**Work to be completed:** Please work out how many lines in the entries below include the string "human", and reply with the number alone.

Stored items:
·····

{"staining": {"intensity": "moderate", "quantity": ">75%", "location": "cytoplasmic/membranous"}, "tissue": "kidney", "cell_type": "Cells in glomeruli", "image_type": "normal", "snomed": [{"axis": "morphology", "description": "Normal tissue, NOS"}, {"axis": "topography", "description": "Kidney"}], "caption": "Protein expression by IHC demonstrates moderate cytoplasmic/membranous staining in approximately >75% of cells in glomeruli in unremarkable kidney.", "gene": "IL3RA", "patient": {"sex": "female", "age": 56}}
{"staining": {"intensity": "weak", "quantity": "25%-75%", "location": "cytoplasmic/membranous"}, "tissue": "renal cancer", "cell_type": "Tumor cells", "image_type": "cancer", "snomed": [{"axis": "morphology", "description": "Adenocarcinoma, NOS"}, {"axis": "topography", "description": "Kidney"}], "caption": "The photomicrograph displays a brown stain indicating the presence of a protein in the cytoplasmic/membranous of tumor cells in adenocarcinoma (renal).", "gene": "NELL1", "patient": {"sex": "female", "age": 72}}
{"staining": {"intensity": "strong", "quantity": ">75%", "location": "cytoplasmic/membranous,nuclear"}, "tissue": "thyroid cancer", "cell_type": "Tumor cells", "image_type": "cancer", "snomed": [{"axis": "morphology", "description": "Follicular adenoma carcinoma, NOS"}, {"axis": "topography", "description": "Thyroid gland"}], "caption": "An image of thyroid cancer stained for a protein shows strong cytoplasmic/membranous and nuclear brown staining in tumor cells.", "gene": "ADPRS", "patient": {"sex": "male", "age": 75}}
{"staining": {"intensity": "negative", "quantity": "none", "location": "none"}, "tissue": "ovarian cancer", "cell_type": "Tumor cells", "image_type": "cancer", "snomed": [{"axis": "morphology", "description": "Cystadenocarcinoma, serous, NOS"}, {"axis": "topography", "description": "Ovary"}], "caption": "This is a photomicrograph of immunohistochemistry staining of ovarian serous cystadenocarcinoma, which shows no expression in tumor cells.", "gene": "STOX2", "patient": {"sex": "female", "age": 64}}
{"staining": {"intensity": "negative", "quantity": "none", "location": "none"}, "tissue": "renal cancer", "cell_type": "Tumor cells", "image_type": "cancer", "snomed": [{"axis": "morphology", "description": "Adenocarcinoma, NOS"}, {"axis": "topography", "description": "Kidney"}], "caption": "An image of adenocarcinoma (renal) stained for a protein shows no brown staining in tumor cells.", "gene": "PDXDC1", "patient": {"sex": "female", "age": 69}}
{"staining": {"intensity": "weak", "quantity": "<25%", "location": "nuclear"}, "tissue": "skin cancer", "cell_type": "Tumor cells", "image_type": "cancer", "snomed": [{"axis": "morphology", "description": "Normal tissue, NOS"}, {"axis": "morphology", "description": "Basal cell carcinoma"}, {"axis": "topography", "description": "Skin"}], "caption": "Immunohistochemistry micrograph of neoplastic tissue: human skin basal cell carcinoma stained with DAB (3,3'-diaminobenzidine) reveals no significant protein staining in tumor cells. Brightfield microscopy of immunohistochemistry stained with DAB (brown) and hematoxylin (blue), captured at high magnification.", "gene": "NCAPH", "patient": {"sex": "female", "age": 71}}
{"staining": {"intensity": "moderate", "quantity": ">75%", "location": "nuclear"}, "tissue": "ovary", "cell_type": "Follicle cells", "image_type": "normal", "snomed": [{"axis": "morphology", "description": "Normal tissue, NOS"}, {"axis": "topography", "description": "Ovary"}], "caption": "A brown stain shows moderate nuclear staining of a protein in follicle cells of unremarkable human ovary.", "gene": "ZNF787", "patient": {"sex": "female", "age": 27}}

·····

**Problem solution:** 2